EXERCISE INSTRUCTIONS: Lines containing the word "pixels" are to be copied from the data below.

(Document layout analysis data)

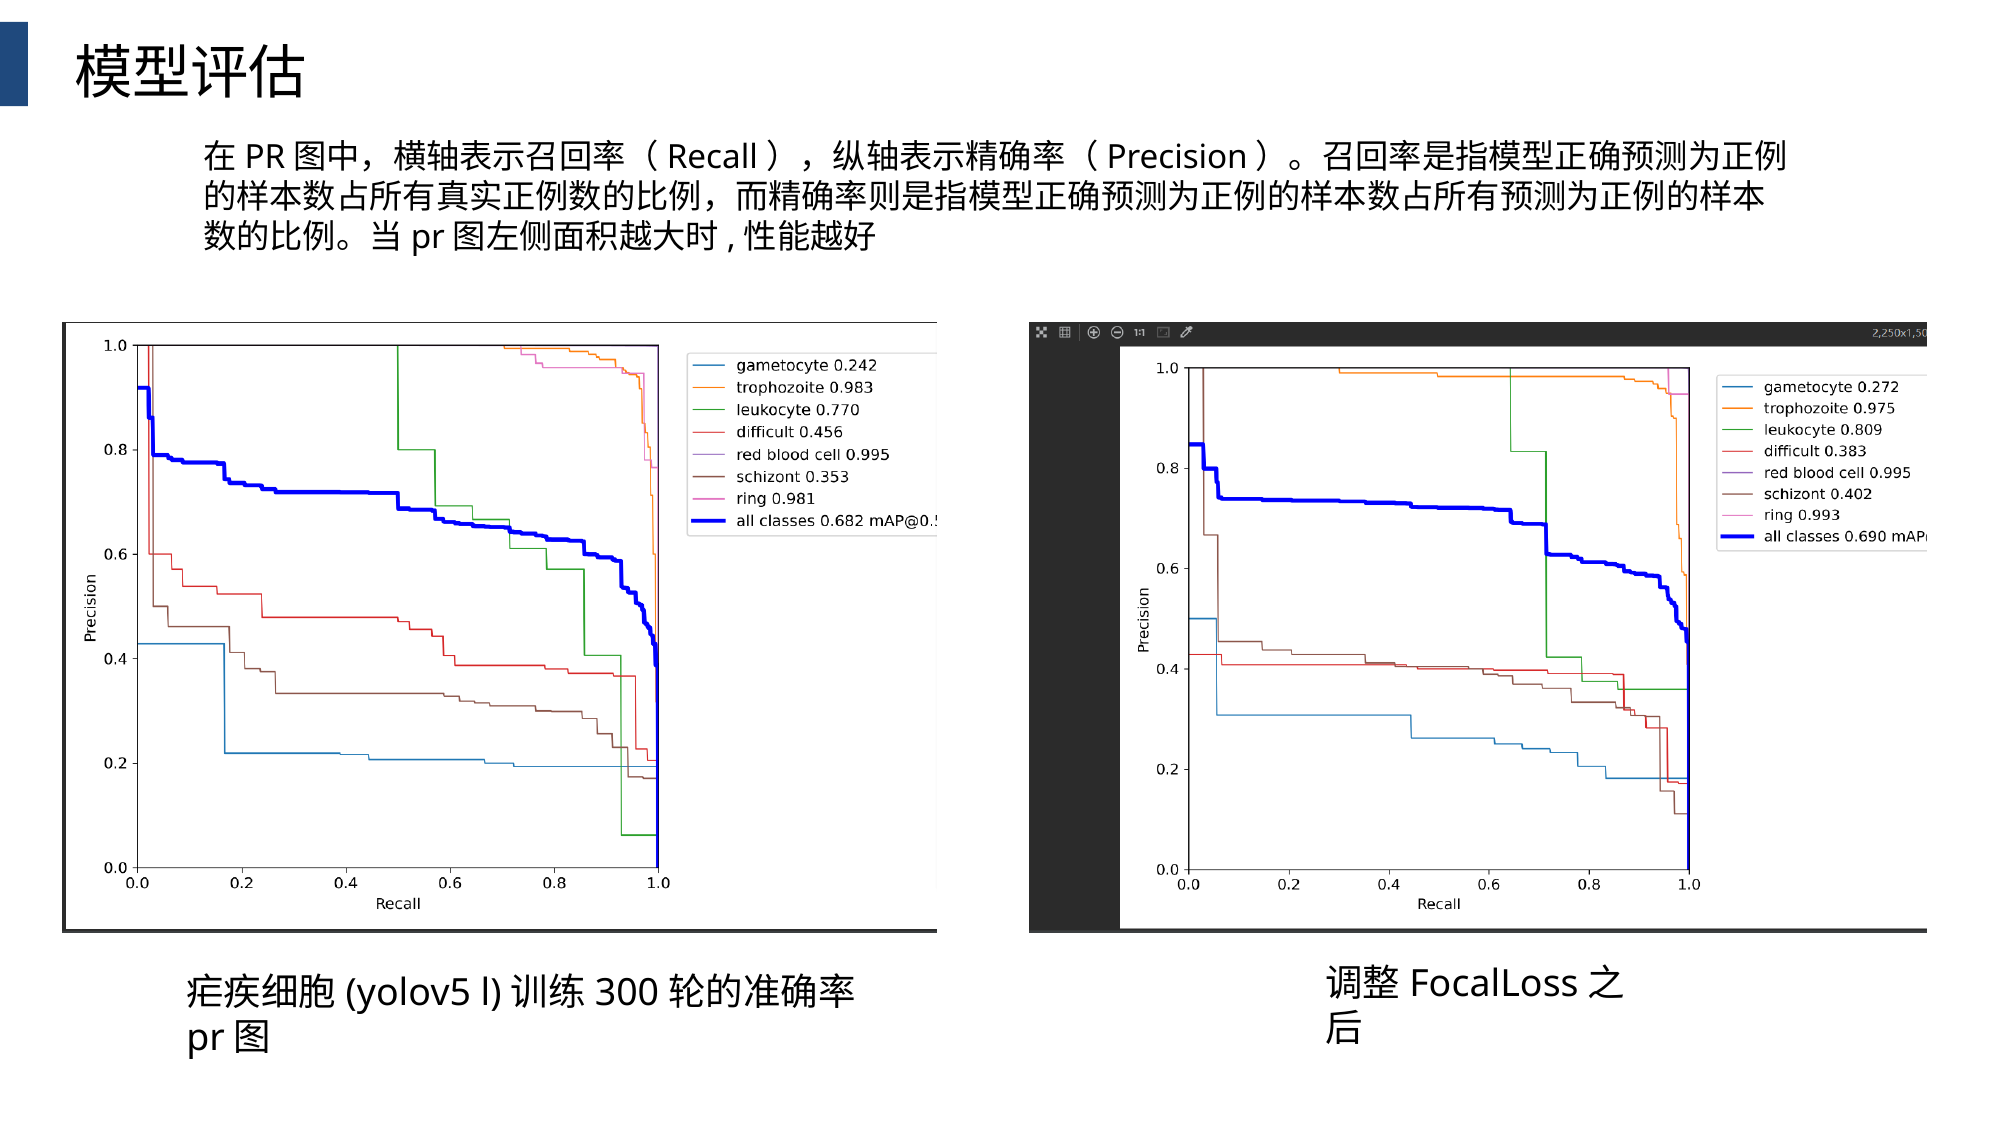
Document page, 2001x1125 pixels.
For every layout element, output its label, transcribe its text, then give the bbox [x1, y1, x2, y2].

picture [1029, 322, 1928, 933]
text_box 在PR图中，横轴表示召回率（Recall），纵轴表示精确率（Precision）。召回率是指模型正确预测为正例的样本数占所有真实正例数的比例，而精确率则是指模型正确预测为正例的样本数占所有预测为正例的样本数的比例。当pr图左侧面积越大时,性能越好 [188, 128, 1807, 263]
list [62, 322, 937, 933]
text_box 模型评估 [62, 21, 319, 129]
text_box [0, 20, 30, 108]
text_box 调整FocalLoss之后 [1310, 951, 1646, 1057]
text_box 疟疾细胞(yolov5 l)训练300轮的准确率pr图 [171, 960, 898, 1066]
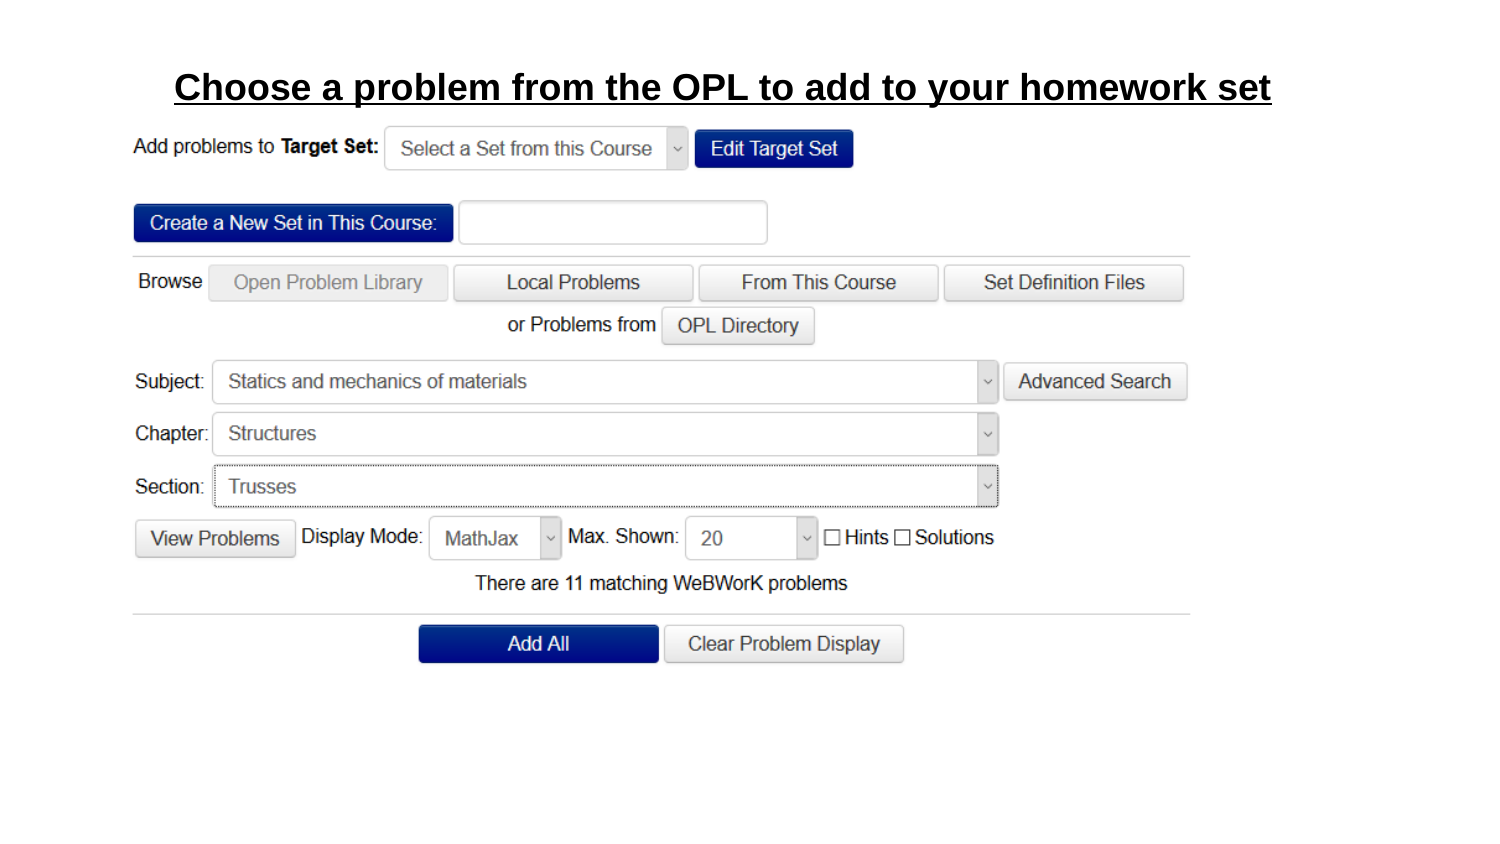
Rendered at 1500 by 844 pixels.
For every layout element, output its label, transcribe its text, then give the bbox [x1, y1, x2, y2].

ANSWER TO THIS EXERCISE:
Document page, 2001x1125 pixels.
Rendered at 1500 by 844 pixels.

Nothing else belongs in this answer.